What does CleanupColorsets do?

The manual answers thus:

I take this to mean that the command changes all used colorsets to their black and gray virgin state, but I don’t witness anything like this when entering the command from FvwmConsole or when reading in some colorsets, and in fact, I witness no effect at all.

Such a foolish question I thought would have been asked and answered before, but the aristocratic search engine of the forums rejects the term “cleanupcolorsets” as being too “common”, and so it is very difficult to discover the truth of my thought. (I tried anyway, and I now have a deep, unnatural love for what it is search engines do.)
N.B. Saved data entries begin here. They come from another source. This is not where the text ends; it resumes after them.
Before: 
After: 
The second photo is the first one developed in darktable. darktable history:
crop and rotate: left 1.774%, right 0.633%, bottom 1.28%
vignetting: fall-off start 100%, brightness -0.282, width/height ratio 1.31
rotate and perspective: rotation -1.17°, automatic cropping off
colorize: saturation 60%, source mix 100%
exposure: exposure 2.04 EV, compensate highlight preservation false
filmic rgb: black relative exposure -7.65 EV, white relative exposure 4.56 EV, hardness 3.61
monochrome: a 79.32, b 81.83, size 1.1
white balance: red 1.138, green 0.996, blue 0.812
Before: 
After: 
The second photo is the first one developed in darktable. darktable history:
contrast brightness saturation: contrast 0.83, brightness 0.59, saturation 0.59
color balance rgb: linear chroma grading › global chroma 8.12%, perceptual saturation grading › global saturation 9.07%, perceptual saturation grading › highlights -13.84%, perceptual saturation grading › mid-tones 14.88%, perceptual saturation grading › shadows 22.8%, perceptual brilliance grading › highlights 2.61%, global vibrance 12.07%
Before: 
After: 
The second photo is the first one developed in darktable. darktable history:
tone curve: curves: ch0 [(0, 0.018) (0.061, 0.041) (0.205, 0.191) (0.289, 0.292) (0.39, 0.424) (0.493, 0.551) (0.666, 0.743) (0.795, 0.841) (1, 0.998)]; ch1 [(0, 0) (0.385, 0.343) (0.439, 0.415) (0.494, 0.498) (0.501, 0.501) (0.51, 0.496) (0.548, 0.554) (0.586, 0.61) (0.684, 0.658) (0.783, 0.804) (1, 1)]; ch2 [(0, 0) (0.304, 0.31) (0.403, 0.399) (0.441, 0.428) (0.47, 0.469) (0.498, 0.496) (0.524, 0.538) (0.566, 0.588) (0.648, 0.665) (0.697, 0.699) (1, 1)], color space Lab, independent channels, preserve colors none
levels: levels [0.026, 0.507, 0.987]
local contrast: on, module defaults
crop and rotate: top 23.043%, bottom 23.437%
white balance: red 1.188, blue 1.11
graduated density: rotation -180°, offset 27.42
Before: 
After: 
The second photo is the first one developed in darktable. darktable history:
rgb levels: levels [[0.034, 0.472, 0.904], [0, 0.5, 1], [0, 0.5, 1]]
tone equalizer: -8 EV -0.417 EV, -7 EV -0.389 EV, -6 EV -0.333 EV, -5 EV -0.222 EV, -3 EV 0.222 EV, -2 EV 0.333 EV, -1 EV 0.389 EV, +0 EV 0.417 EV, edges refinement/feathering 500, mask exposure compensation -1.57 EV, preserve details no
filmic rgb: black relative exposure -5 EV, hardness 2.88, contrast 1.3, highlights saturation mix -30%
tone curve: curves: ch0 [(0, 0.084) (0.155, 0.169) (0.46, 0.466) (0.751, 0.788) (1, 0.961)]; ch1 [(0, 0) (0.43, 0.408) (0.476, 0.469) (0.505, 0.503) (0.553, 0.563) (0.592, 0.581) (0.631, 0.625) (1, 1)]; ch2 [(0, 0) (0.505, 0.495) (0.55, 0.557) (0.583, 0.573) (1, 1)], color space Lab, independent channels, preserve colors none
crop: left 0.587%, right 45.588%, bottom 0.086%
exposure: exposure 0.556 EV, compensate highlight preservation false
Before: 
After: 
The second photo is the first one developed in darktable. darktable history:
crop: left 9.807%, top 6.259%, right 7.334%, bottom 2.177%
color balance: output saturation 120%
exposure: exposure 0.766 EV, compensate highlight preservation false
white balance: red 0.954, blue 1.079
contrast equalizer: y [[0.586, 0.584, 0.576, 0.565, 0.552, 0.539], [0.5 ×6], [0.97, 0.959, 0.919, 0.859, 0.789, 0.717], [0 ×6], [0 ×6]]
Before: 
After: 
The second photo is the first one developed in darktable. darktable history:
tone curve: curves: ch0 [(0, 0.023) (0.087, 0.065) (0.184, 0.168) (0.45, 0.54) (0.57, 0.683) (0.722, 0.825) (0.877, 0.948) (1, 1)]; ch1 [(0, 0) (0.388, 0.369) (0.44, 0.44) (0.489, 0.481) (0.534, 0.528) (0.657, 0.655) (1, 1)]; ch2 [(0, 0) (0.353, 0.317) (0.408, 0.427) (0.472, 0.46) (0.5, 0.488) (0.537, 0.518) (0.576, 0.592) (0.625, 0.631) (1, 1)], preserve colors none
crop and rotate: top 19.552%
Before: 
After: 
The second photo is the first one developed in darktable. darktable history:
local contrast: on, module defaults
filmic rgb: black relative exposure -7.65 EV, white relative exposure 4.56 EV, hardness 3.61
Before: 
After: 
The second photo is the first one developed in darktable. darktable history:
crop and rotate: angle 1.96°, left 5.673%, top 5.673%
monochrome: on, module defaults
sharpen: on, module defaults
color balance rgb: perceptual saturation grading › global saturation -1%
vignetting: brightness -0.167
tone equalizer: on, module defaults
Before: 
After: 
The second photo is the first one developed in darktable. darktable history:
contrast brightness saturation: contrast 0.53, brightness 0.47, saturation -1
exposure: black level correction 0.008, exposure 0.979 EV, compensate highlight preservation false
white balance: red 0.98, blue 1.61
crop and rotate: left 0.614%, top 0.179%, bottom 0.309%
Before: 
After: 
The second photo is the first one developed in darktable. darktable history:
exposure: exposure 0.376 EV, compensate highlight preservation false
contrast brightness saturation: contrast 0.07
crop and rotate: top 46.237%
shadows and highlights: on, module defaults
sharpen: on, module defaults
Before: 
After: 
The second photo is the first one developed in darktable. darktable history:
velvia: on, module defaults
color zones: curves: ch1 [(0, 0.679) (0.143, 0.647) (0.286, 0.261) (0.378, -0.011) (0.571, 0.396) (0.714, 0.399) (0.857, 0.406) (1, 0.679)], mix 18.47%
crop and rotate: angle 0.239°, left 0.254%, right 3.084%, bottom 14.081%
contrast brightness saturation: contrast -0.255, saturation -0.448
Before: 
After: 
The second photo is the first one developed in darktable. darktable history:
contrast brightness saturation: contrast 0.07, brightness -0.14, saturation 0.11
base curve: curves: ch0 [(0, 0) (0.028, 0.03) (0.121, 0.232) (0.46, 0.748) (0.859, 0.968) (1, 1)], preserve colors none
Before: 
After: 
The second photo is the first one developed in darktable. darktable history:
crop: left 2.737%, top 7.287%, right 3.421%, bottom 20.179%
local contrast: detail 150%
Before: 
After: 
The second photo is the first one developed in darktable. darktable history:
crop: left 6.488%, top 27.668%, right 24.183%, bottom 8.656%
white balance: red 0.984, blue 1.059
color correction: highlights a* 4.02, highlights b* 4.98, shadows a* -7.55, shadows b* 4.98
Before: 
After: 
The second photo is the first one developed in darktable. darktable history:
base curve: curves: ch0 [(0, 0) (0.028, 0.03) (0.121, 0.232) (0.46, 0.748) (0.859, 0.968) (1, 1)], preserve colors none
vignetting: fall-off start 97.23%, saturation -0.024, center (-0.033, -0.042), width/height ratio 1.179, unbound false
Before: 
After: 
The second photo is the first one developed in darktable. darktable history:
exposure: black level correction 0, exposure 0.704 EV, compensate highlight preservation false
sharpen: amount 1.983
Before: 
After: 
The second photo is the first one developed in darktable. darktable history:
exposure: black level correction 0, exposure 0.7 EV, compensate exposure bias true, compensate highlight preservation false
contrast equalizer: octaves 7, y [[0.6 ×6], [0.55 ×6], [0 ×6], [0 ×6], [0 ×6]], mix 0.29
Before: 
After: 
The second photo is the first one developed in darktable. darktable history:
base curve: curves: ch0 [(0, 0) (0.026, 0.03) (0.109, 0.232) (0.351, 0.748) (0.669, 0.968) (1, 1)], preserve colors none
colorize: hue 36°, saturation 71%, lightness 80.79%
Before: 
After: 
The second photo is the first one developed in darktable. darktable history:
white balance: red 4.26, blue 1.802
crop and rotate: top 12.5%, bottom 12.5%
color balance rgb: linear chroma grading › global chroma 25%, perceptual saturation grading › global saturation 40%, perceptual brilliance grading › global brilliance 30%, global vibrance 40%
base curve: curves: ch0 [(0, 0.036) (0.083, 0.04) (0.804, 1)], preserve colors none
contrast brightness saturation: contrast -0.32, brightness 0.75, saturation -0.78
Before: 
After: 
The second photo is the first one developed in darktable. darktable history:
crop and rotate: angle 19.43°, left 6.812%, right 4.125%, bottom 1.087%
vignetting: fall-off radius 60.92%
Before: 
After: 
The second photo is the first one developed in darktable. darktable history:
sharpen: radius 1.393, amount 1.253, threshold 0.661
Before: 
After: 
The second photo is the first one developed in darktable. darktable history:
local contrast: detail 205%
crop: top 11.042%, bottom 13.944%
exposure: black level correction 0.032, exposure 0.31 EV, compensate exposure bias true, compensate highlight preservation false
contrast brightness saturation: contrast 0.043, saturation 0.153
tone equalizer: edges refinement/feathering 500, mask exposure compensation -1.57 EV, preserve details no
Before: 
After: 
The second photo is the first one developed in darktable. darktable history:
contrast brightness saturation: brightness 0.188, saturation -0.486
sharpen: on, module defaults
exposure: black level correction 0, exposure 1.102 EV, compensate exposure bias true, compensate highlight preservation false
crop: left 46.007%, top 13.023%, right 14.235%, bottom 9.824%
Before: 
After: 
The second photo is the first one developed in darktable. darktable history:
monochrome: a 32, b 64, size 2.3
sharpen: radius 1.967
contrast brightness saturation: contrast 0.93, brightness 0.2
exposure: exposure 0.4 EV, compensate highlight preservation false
Anyway, I must be misunderstanding something here, and any explanations would be appreciated.

That doesn’t mean nothing happened. And why would you expect to see anything? c.f:


void cleanup_colorsets(void)
{
        struct junklist *oldjunk = junk;

        while (junk)
        {
                XFreePixmap(dpy, junk->pixmap);
                oldjunk = junk;
                junk = junk->prev;
                free(oldjunk);
        }
        cleanup_scheduled = False;
}

That’s the piece of code that gets run from the CleanupColorsets command. It’s an internal operation only.

– Thomas Adam

Well, I didn’t say that, and I didn’t mean to imply that I expected that nothing was happening. Really I expected, based on my interpretation of the manpage’s description and perhaps on a personal desire, that the command did something else than what it does. My personal desire was that there be an Fvwm command that clears all colorsets as I described in my intial post, and I thought CleanupColorsets would meet this. I think it was a desire of convenience, popping up when attempting to read in new colorsets that, for instance, have no explicit shadow color, over ones that do.

Also, I thought commands listed in the manpage would actually be useful as configuration commands, but if I understand the code you posted, this was a bad assumption.

Oh well. Thanks, as always, for your to-the-point response, Thomas.